_Extracted data_

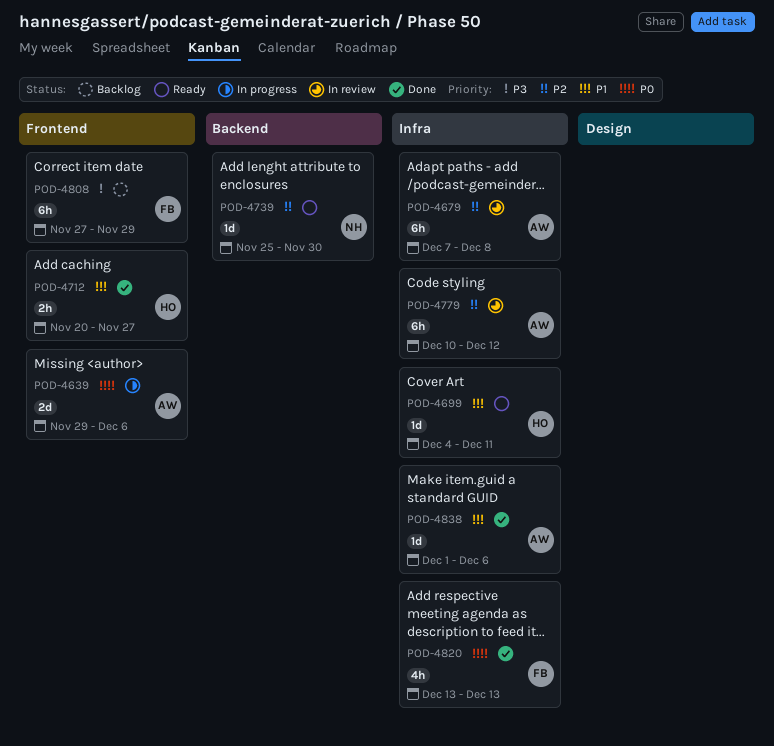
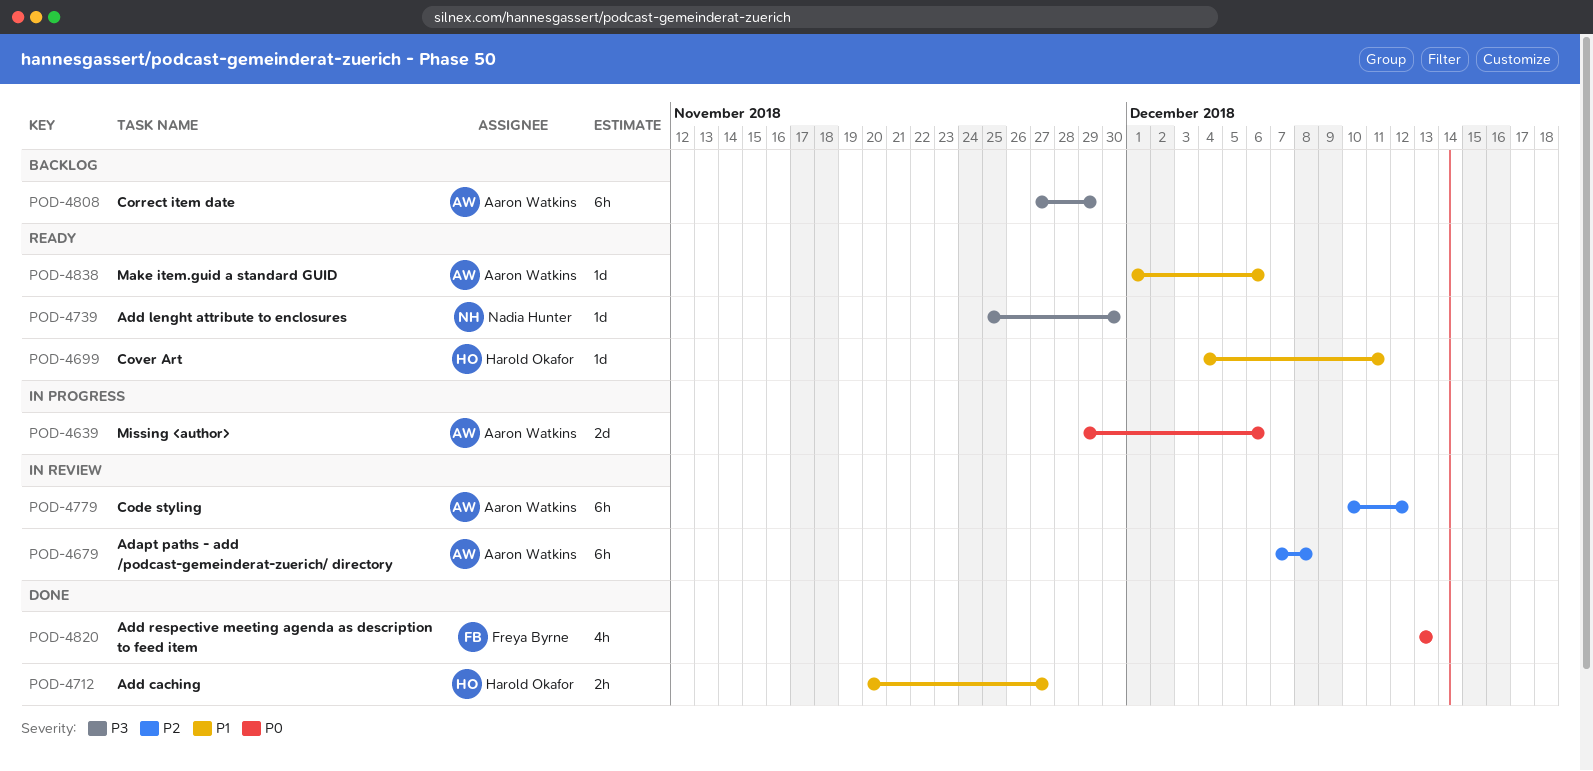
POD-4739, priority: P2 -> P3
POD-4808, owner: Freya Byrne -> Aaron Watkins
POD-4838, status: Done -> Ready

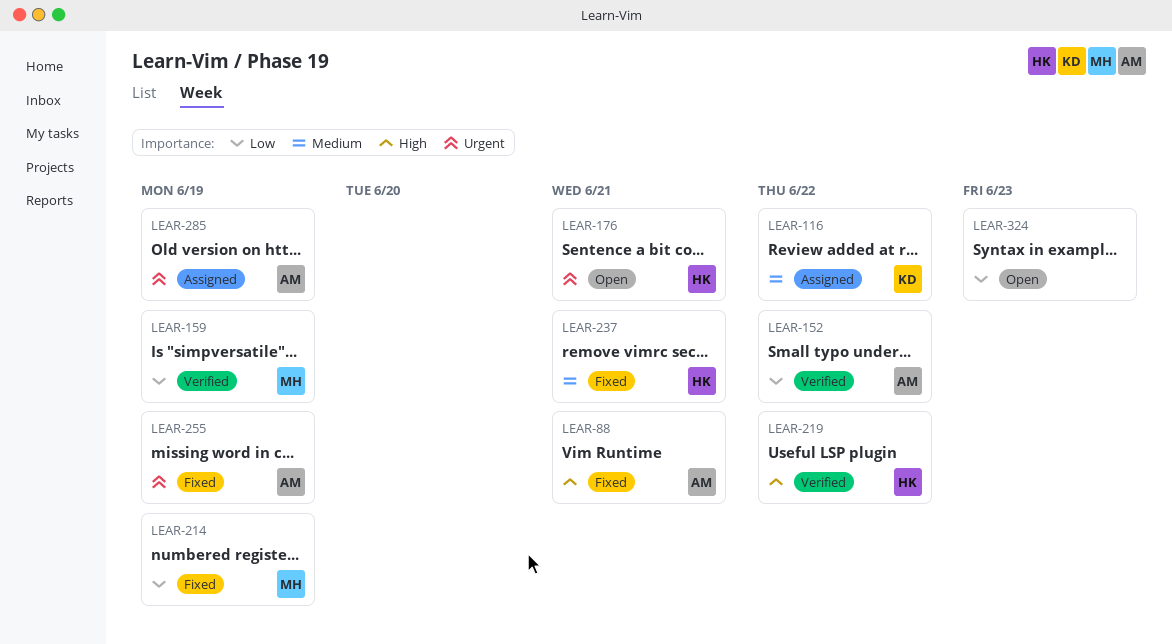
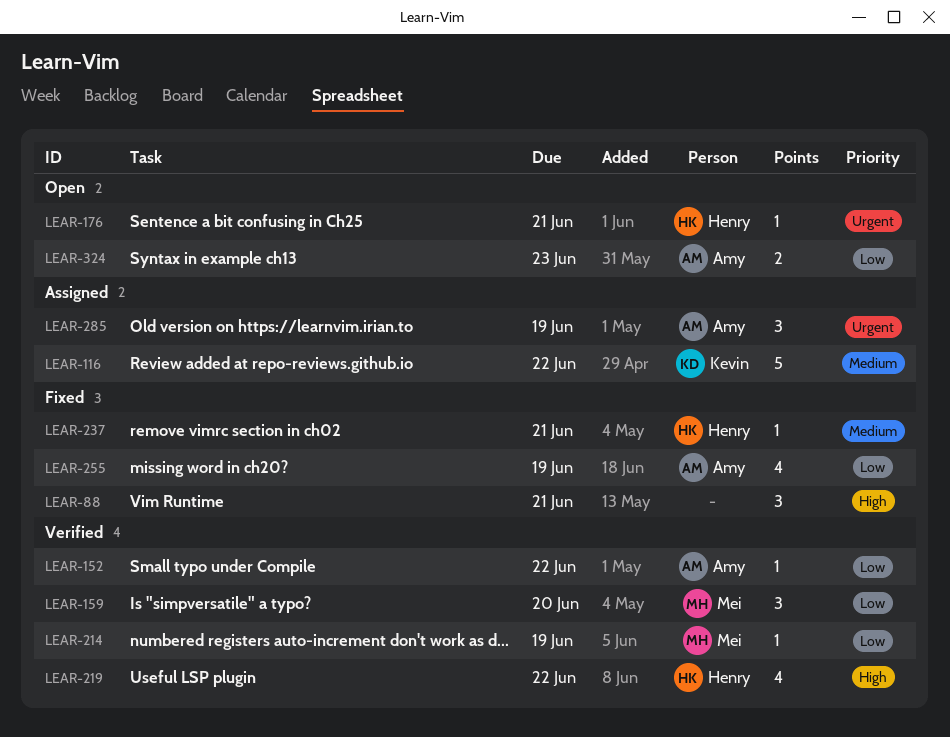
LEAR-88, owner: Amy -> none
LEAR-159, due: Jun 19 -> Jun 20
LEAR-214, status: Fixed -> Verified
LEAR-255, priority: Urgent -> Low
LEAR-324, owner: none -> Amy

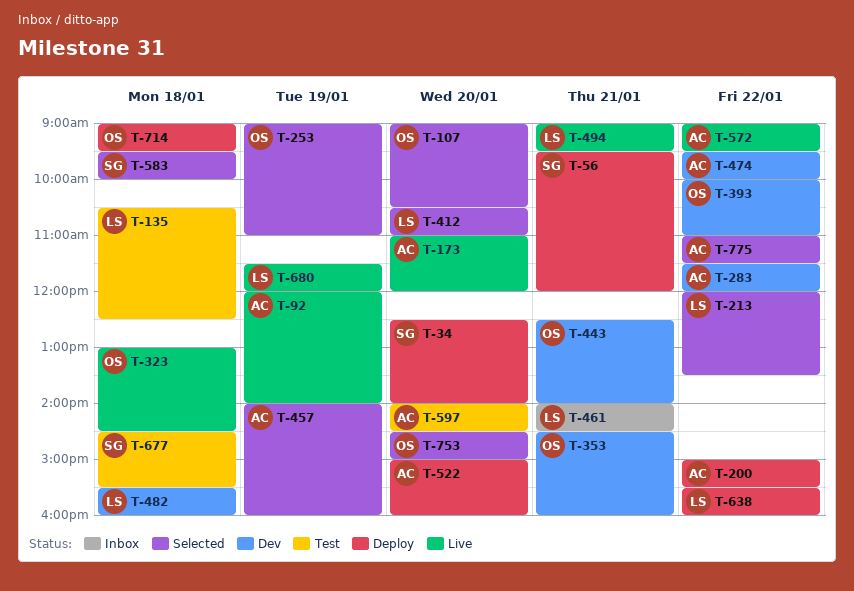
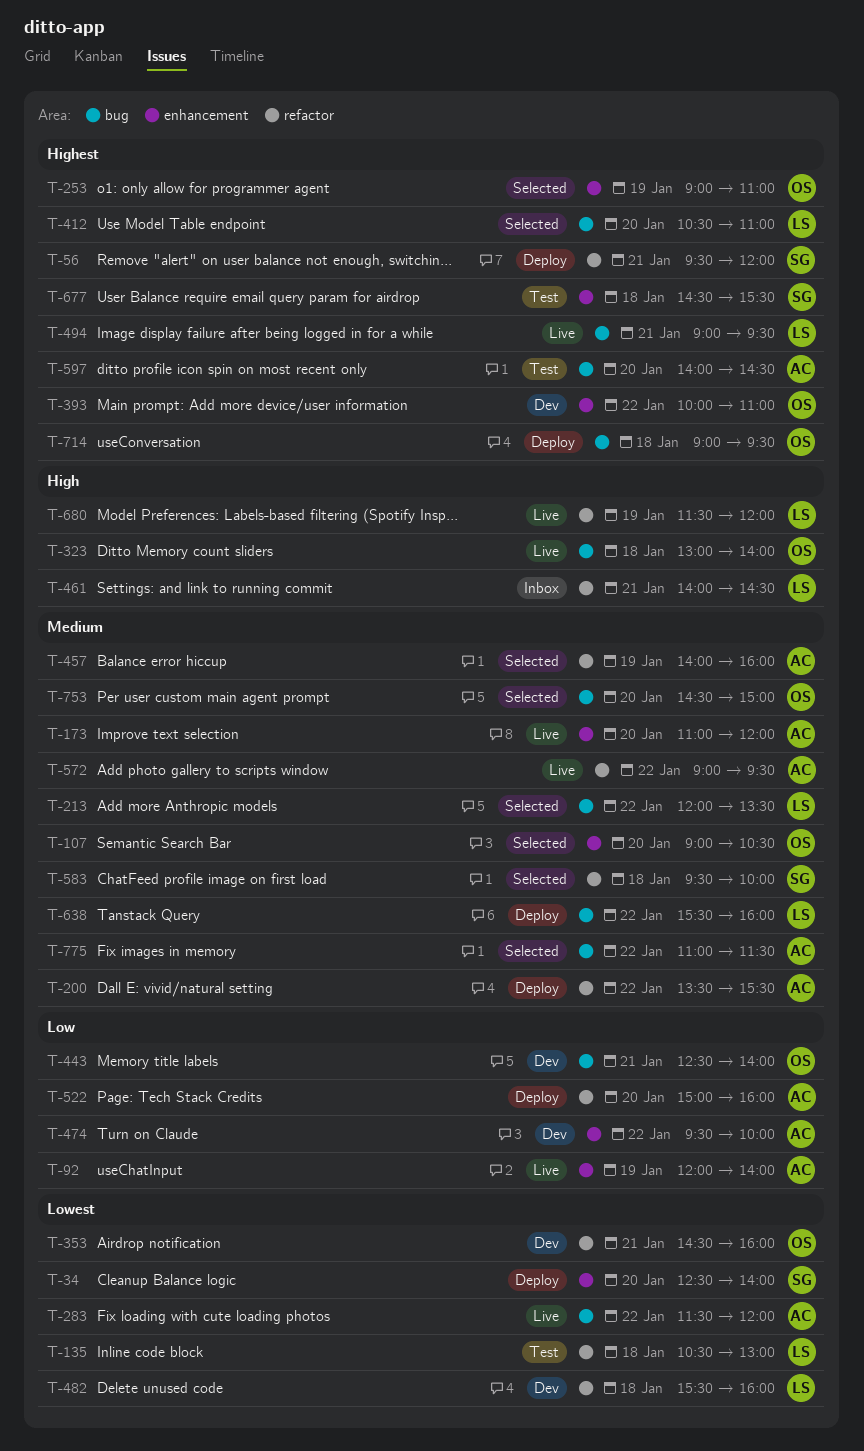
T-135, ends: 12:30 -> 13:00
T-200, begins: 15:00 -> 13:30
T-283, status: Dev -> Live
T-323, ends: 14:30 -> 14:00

_Brief_
Without the pictures, reproduce the entries exactly.

_Task response_
POD-4739, priority: P2 -> P3
POD-4808, owner: Freya Byrne -> Aaron Watkins
POD-4838, status: Done -> Ready

LEAR-88, owner: Amy -> none
LEAR-159, due: Jun 19 -> Jun 20
LEAR-214, status: Fixed -> Verified
LEAR-255, priority: Urgent -> Low
LEAR-324, owner: none -> Amy

T-135, ends: 12:30 -> 13:00
T-200, begins: 15:00 -> 13:30
T-283, status: Dev -> Live
T-323, ends: 14:30 -> 14:00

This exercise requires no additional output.